In India, English was first used as a tool 
of power to cultivate a group of people 
who identified with the cultural and other 
norms of the political elite. It provided a 
medium for understanding technology 
and scientific development, and by
the 1920s had become the language
of political discourse, intra-national 
administration, and law. 
22
Tellingly, it also 
became the language of nationalism and 
political awakening: Gandhi, a staunch 
opponent of the adoption of English, 
struggled to create a consensus for an 
acceptable alternative and expressed
his message to the elite in English. 
For a variety of reasons, India has 
nevertheless chosen to adopt and 
maintain English as the secondary 
official language of the country, after
Standard Hindi. Successive governments 
have seen the advantages of this position
at the individual, community and 
international level and English is now 
spoken by approximately 100 million 
Indians. (According to the 2001 census, 
258 million speak Hindi and a further
30 indigenous languages are spoken
by more than a million native speakers).

• **SHORT TASK 1**:
Copy out the entries without changes, starting at their first line and ending with the line that contains "genus: Populus", both included.

• **Stored data entries**:
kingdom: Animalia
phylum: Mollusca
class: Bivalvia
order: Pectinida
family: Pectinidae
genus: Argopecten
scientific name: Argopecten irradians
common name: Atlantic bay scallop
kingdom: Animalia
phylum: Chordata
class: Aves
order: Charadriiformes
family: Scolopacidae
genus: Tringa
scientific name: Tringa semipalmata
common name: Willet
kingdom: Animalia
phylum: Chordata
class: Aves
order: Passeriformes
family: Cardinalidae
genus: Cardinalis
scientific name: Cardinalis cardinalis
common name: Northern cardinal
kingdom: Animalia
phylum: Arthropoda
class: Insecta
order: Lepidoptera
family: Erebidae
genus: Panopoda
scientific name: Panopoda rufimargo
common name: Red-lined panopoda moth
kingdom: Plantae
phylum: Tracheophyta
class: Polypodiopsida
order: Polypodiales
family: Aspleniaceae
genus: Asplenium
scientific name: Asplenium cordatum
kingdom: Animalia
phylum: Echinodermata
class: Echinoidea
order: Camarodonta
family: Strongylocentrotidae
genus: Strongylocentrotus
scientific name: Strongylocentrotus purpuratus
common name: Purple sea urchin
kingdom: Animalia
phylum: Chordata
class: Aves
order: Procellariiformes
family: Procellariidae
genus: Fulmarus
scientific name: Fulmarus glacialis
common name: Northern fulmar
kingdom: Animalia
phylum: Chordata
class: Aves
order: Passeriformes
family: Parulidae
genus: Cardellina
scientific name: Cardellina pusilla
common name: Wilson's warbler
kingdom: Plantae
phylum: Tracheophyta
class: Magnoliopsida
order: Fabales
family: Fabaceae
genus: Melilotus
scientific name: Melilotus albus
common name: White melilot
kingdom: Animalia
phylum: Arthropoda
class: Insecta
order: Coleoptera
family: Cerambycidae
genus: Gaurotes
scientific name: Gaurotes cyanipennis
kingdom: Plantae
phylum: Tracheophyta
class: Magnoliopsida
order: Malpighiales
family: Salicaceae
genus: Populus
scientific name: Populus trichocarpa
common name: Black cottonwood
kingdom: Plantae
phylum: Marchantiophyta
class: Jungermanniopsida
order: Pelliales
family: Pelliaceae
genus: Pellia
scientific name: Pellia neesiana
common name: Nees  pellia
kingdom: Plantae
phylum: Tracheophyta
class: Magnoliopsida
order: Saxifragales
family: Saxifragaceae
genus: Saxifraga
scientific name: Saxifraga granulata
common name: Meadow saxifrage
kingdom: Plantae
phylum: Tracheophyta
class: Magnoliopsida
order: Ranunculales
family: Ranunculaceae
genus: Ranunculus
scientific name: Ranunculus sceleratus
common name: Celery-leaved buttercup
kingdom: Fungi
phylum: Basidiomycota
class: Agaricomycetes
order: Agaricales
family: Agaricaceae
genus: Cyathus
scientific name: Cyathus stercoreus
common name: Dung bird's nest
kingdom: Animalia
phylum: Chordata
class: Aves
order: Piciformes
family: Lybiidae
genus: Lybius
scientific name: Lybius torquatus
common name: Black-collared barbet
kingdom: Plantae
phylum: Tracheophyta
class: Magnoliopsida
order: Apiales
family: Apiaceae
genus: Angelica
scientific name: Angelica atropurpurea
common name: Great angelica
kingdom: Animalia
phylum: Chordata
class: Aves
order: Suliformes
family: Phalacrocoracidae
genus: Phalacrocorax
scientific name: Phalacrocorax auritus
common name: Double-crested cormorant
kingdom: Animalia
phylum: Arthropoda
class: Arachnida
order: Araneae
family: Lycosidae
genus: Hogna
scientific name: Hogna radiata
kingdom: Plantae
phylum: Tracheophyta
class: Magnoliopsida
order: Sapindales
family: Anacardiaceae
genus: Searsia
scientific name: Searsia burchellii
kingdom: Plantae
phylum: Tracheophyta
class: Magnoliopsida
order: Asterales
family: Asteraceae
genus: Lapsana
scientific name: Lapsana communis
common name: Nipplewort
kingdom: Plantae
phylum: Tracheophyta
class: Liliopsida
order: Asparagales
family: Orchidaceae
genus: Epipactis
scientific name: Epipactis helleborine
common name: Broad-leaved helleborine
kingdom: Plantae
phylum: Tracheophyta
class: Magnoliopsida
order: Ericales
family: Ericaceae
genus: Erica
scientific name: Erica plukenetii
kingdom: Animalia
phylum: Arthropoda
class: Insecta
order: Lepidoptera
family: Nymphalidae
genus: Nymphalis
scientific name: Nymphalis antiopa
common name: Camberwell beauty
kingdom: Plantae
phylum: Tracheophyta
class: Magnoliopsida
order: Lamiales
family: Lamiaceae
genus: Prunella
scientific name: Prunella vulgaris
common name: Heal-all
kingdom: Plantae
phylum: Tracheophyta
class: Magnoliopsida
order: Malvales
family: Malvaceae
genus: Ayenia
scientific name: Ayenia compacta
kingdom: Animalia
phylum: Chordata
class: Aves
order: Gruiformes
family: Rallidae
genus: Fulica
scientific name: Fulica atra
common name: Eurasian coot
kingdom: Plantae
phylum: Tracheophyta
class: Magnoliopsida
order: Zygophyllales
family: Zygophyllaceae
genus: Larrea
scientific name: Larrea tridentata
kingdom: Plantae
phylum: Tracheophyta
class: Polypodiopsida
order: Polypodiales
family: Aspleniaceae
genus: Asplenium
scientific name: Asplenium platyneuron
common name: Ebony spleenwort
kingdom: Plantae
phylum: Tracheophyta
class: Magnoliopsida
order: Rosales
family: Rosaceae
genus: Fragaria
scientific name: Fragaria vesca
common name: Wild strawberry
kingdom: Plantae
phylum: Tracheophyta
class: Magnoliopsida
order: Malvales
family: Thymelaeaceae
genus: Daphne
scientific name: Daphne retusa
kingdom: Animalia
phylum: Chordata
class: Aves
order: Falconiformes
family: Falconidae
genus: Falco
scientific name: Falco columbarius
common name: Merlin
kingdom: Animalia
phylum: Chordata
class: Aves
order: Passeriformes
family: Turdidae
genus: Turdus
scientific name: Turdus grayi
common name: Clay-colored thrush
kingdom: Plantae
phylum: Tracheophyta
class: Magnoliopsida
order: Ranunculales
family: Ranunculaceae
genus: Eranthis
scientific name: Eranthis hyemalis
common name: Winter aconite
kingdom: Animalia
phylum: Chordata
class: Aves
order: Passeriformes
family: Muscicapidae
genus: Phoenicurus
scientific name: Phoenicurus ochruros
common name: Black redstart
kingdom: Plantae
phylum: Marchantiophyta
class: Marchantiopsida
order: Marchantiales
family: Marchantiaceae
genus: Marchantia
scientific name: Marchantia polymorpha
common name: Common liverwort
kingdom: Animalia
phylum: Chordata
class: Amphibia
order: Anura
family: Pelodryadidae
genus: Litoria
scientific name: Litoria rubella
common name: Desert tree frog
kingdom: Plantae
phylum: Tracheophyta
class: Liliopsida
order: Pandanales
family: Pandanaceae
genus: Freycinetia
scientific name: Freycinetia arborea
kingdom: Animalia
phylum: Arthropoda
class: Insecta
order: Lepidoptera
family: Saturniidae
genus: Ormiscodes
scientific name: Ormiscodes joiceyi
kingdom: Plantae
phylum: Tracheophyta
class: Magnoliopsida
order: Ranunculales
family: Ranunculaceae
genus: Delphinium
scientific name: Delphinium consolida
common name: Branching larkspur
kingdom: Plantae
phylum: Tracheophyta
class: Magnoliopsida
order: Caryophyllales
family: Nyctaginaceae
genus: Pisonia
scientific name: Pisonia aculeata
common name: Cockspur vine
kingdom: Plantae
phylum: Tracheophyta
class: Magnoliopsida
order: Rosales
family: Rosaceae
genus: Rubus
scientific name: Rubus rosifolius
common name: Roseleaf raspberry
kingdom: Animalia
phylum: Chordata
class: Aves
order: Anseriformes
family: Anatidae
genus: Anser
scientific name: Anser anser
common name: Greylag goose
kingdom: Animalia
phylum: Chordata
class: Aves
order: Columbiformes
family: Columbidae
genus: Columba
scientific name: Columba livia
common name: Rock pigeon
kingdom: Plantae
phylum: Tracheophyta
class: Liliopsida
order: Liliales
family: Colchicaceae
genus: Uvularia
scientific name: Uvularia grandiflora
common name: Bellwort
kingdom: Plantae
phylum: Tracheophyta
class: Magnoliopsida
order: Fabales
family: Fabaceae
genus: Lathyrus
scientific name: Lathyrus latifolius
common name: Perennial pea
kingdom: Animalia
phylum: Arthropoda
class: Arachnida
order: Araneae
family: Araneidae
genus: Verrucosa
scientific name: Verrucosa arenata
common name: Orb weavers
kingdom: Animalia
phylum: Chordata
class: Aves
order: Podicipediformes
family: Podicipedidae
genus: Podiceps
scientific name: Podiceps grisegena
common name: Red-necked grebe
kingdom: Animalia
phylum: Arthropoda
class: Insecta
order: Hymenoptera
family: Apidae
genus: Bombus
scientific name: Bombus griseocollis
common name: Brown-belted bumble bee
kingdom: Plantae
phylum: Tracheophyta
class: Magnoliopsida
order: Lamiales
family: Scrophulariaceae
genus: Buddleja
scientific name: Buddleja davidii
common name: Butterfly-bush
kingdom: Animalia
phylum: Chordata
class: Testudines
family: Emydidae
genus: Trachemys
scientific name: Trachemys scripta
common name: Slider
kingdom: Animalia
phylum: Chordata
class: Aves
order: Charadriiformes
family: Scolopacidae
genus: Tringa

• **SHORT TASK 2**:
According to the passage on English in India, roughly how many Indians now speak English?

• **EXERCISE SOLUTION 1**:
kingdom: Animalia
phylum: Mollusca
class: Bivalvia
order: Pectinida
family: Pectinidae
genus: Argopecten
scientific name: Argopecten irradians
common name: Atlantic bay scallop
kingdom: Animalia
phylum: Chordata
class: Aves
order: Charadriiformes
family: Scolopacidae
genus: Tringa
scientific name: Tringa semipalmata
common name: Willet
kingdom: Animalia
phylum: Chordata
class: Aves
order: Passeriformes
family: Cardinalidae
genus: Cardinalis
scientific name: Cardinalis cardinalis
common name: Northern cardinal
kingdom: Animalia
phylum: Arthropoda
class: Insecta
order: Lepidoptera
family: Erebidae
genus: Panopoda
scientific name: Panopoda rufimargo
common name: Red-lined panopoda moth
kingdom: Plantae
phylum: Tracheophyta
class: Polypodiopsida
order: Polypodiales
family: Aspleniaceae
genus: Asplenium
scientific name: Asplenium cordatum
kingdom: Animalia
phylum: Echinodermata
class: Echinoidea
order: Camarodonta
family: Strongylocentrotidae
genus: Strongylocentrotus
scientific name: Strongylocentrotus purpuratus
common name: Purple sea urchin
kingdom: Animalia
phylum: Chordata
class: Aves
order: Procellariiformes
family: Procellariidae
genus: Fulmarus
scientific name: Fulmarus glacialis
common name: Northern fulmar
kingdom: Animalia
phylum: Chordata
class: Aves
order: Passeriformes
family: Parulidae
genus: Cardellina
scientific name: Cardellina pusilla
common name: Wilson's warbler
kingdom: Plantae
phylum: Tracheophyta
class: Magnoliopsida
order: Fabales
family: Fabaceae
genus: Melilotus
scientific name: Melilotus albus
common name: White melilot
kingdom: Animalia
phylum: Arthropoda
class: Insecta
order: Coleoptera
family: Cerambycidae
genus: Gaurotes
scientific name: Gaurotes cyanipennis
kingdom: Plantae
phylum: Tracheophyta
class: Magnoliopsida
order: Malpighiales
family: Salicaceae
genus: Populus

• **EXERCISE SOLUTION 2**:
Approximately 100 million.